The bell rang and all 63 children sat in their desks, in rows by grades. In the morning the “curtain” was always open and we could see the “lower grades.” Barbara Yoder taught the first, second, third, and fourth graders. Enos, the “head teacher” taught fifth through eighth grades.
I was in seventh grade. I sat behind Ruth, my best friend, and in front of Eugene. There were eight students in my grade. Ruth, Eugene, and I would compete for the best grades. Ruth and I were equals, however, we got very proud of ourselves if we got even one point higher grade than Eugene, who was the shyest and the smartest in the school.
We sat there, facing Enos.

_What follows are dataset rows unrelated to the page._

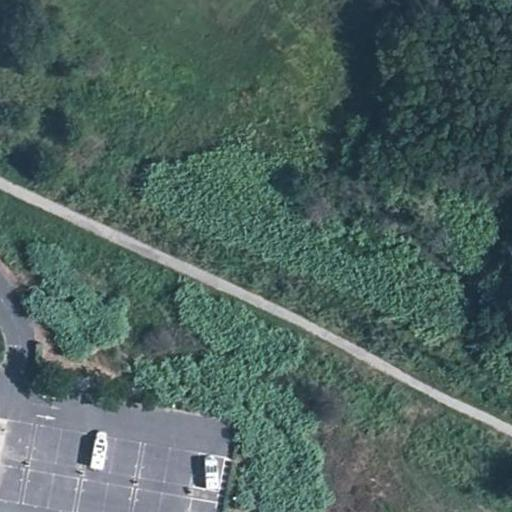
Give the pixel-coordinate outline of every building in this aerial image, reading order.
[(38,457),(59,457),(59,435),(38,435),(38,457)] [(195,487),(214,491),(220,466),(201,461),(195,487)] [(20,502),(26,470),(9,467),(2,499),(20,502)] [(75,509),(78,475),(64,474),(61,508),(75,509)] [(177,502),(175,511),(215,511),(216,507),(194,504),(177,502)]
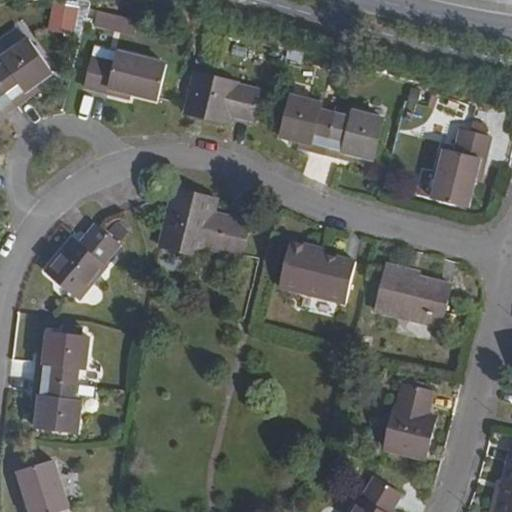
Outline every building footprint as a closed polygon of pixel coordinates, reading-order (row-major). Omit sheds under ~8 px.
[(92,26),(133,34),(136,18),(95,10),(92,26)] [(0,56),(4,63),(0,65),(0,85),(14,105),(27,96),(22,88),(30,82),(48,71),(26,39),(0,55),(0,56)] [(110,78),(139,85),(159,90),(167,57),(118,44),(115,57),(93,52),(87,78),(110,84),(110,78)] [(236,78),(237,75),(197,65),(187,106),(228,116),(230,107),(254,113),(260,84),(236,78)] [(138,90),(139,85),(110,78),(110,84),(138,90)] [(36,90),(30,82),(22,88),(27,96),(36,90)] [(14,105),(0,85),(0,109),(2,113),(14,105)] [(327,149),(336,111),(321,108),(323,98),(292,91),(282,129),(304,134),(313,137),(311,145),(327,149)] [(351,115),(336,111),(327,149),(341,152),(344,144),(356,147),(375,152),(383,114),(353,106),(351,115)] [(476,158),(483,159),(487,134),(459,128),(454,153),(443,150),(431,198),(465,206),(471,182),(476,158)] [(313,137),(304,134),(302,142),(311,145),(313,137)] [(353,155),(356,147),(344,144),(341,152),(353,155)] [(478,183),(483,159),(476,158),(471,182),(478,183)] [(244,257),(250,225),(214,216),(217,202),(176,192),(162,249),(204,259),(207,248),(244,257)] [(106,266),(123,248),(102,226),(84,245),(81,242),(52,272),(83,303),(113,272),(106,266)] [(342,310),(352,271),(317,262),(318,258),(287,250),(276,294),(342,310)] [(448,290),(418,283),(416,288),(381,279),(372,319),(438,335),(448,290)] [(42,380),(82,385),(83,370),(91,371),(94,338),(56,334),(54,355),(53,367),(43,366),(42,380)] [(53,367),(54,355),(45,354),(43,366),(53,367)] [(81,399),(82,385),(42,380),(41,395),(48,396),(48,406),(46,428),(85,433),(88,400),(81,399)] [(433,389),(403,382),(397,406),(393,405),(384,446),(426,456),(435,416),(427,414),(433,389)] [(40,405),(48,406),(48,396),(41,395),(40,405)] [(39,511),(60,511),(61,511),(73,510),(62,461),(30,469),(35,493),(39,511)] [(511,511),(511,467),(509,480),(504,478),(495,511),(511,511)] [(387,511),(397,495),(372,481),(359,502),(355,499),(348,511),(387,511)] [(30,495),(33,511),(39,511),(35,493),(30,495)]
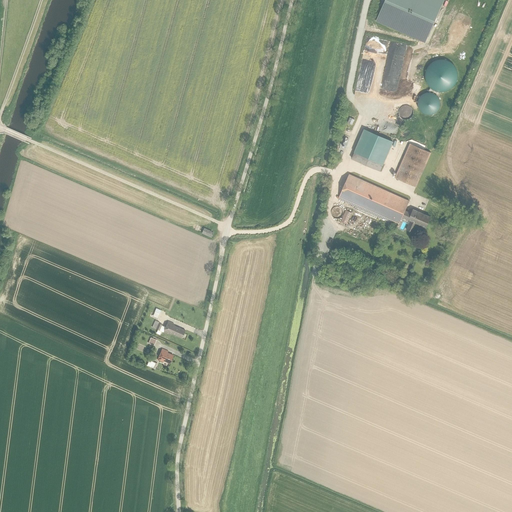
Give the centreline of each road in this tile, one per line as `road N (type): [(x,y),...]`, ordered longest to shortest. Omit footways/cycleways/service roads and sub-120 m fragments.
road 1 (unclassified): [(178,511),(181,432),(227,226),(291,0)]
road 2 (track): [(227,226),(0,128)]
road 3 (track): [(344,169),(361,116),(349,83),(366,0)]
road 4 (track): [(510,0),(458,122)]
road 5 (track): [(40,0),(0,115)]
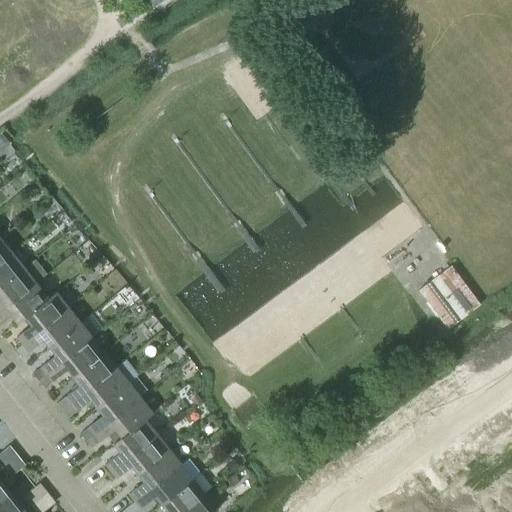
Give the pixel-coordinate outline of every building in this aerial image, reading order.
[(418,0),(419,2),(395,12),(415,58),(410,61),(426,98),(460,83),(464,91),(476,86),(479,93),(511,78),(511,12),(507,1),(509,0),(418,0)] [(511,132),(503,138),(511,151),(511,132)] [(0,262),(11,253),(0,239),(0,262)] [(11,253),(0,262),(0,287),(23,269),(11,253)] [(450,266),(409,297),(431,326),(445,331),(479,305),(450,266)] [(0,312),(36,285),(40,282),(43,279),(41,276),(34,282),(23,269),(0,287),(0,312)] [(36,285),(0,312),(0,323),(10,316),(17,324),(23,319),(48,300),(47,298),(50,295),(40,282),(36,285)] [(29,327),(14,338),(20,346),(68,308),(55,292),(50,295),(47,298),(48,300),(23,319),(29,327)] [(68,308),(20,346),(26,353),(41,341),(47,349),(80,323),(68,309),(68,308)] [(53,357),(38,368),(45,376),(92,338),(80,323),(47,349),(53,357)] [(92,338),(45,376),(50,383),(65,371),(71,379),(104,353),(92,338)] [(62,398),(55,404),(61,412),(69,406),(117,369),(104,353),(71,379),(77,387),(62,398)] [(69,406),(61,412),(62,413),(66,418),(74,413),(88,401),(95,409),(128,383),(137,376),(126,362),(117,369),(69,406)] [(45,376),(38,382),(43,388),(50,383),(45,376)] [(86,428),(80,434),(86,441),(139,398),(128,383),(95,409),(101,417),(86,428)] [(139,398),(86,441),(91,448),(98,443),(107,435),(113,443),(119,438),(119,439),(144,419),(144,420),(152,414),(151,413),(140,399),(139,398)] [(118,453),(104,464),(110,471),(156,434),(144,420),(144,419),(119,439),(119,438),(113,443),(111,445),(118,453)] [(156,434),(110,471),(116,478),(129,468),(136,477),(169,451),(156,434)] [(511,511),(511,436),(409,510),(410,511),(511,511)] [(142,484),(128,494),(134,502),(180,465),(169,451),(136,477),(142,484)] [(134,502),(123,511),(124,511),(135,511),(140,508),(153,498),(160,507),(201,475),(189,460),(181,466),(180,465),(134,502)] [(184,511),(205,495),(204,494),(206,492),(210,489),(211,488),(201,475),(160,507),(163,511),(184,511)] [(0,482),(0,501),(9,494),(0,482)] [(9,494),(0,501),(0,511),(23,511),(24,511),(9,494)] [(205,495),(184,511),(214,511),(217,510),(205,497),(205,496),(205,495)]
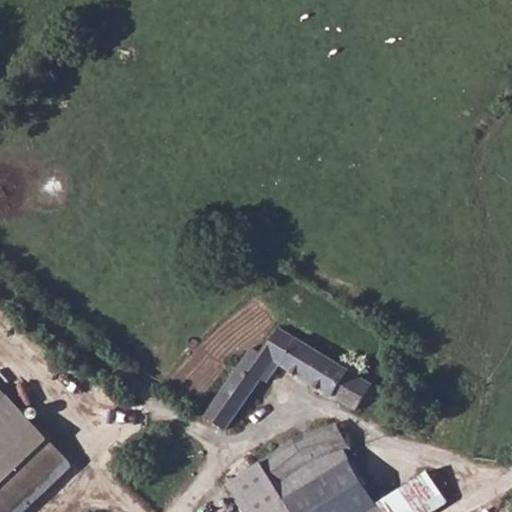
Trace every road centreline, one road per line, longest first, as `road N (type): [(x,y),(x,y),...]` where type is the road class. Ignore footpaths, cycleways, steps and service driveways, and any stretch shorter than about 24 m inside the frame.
road 1 (track): [(502,493),(323,415),(238,449),(202,439),(0,286)]
road 2 (track): [(146,396),(89,481),(57,511)]
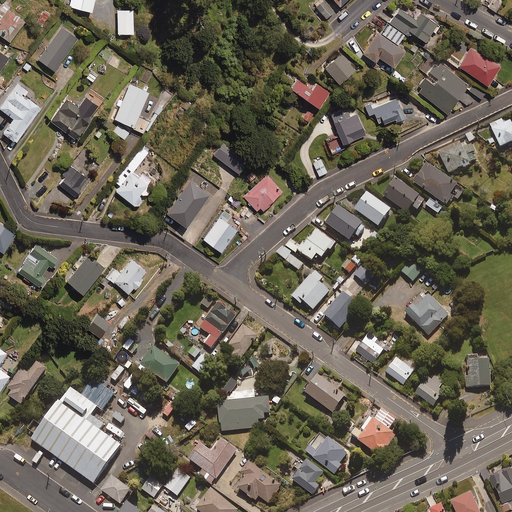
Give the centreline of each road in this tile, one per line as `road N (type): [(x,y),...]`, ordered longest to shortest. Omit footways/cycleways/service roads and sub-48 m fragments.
road 1 (residential): [(511,96),(328,190),(227,282)]
road 2 (residential): [(227,282),(455,450)]
road 3 (residential): [(0,170),(28,219),(172,244),(227,282)]
road 4 (secondary): [(323,511),(455,450)]
road 5 (residential): [(268,0),(294,33),(313,42),(335,34),(372,0)]
road 6 (secondary): [(464,459),(352,511)]
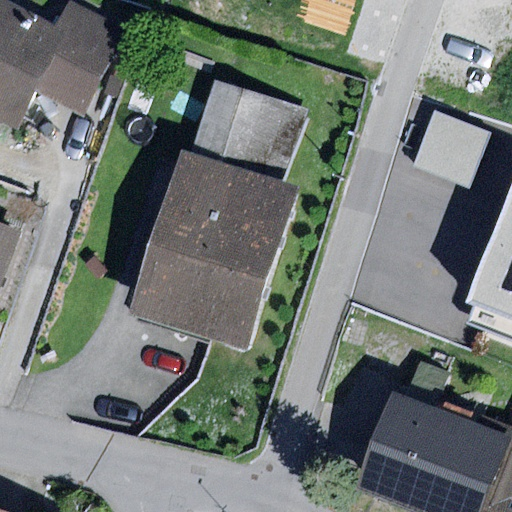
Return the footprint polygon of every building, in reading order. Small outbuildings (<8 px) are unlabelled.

He sat in his chair, his desk in front of the class. His long flowing beard went past his waist and would have rested on the desk, but he would tuck it under. I wondered whether it touched his knees.
Enos cleared his throat and put his hands together in front of his face. I remembered the first time I had seen his hands. I had been so amazed that his fingers could bend backwards at the joint. When I told Mom about it she told me in hushed tones that he had “crippling arthritis.” Since then I had learned to know when he was in pain by the expression on his face. I could tell this was not one of his better days.
All of us bowed our heads for morning prayers. All together we said, “Our Father, who art in heaven, hallowed be thy name. Thy kingdom come….” Usually the Amish said this prayer in German, but at school we spoke English. Only a chapter was read from the testament in German each morning.
After the morning prayer everyone got out their songbooks. I was Clara Yoder and Paul Gingerich’s turn to chose a hymn and lead it at the beginning of each verse. They chose “There’s a Mansion in the Sky” and “Where the Soul of Man Never Dies.” Then one of the eighth graders had to chose a German song from our little black books. We sang, “Es sind zwein Weg in dieser Zeit.” The German songs were a drag because I never understood the words.
When the last song was sung, everyone opened their desks to put away their song books. Inside my desk were my arithmetic, spelling, English, geography, and history books, a clipboard with paper, and in front was a pencil tray with one pen and three pencils. I kept my books on three neat piles, the largest books on the bottom. Most of the boys’ desks were always a mess. I had only contempt for anyone who’s desk looked like a rat’s nest and I took pride in keeping mine neat. I got out my testament for the morning reading.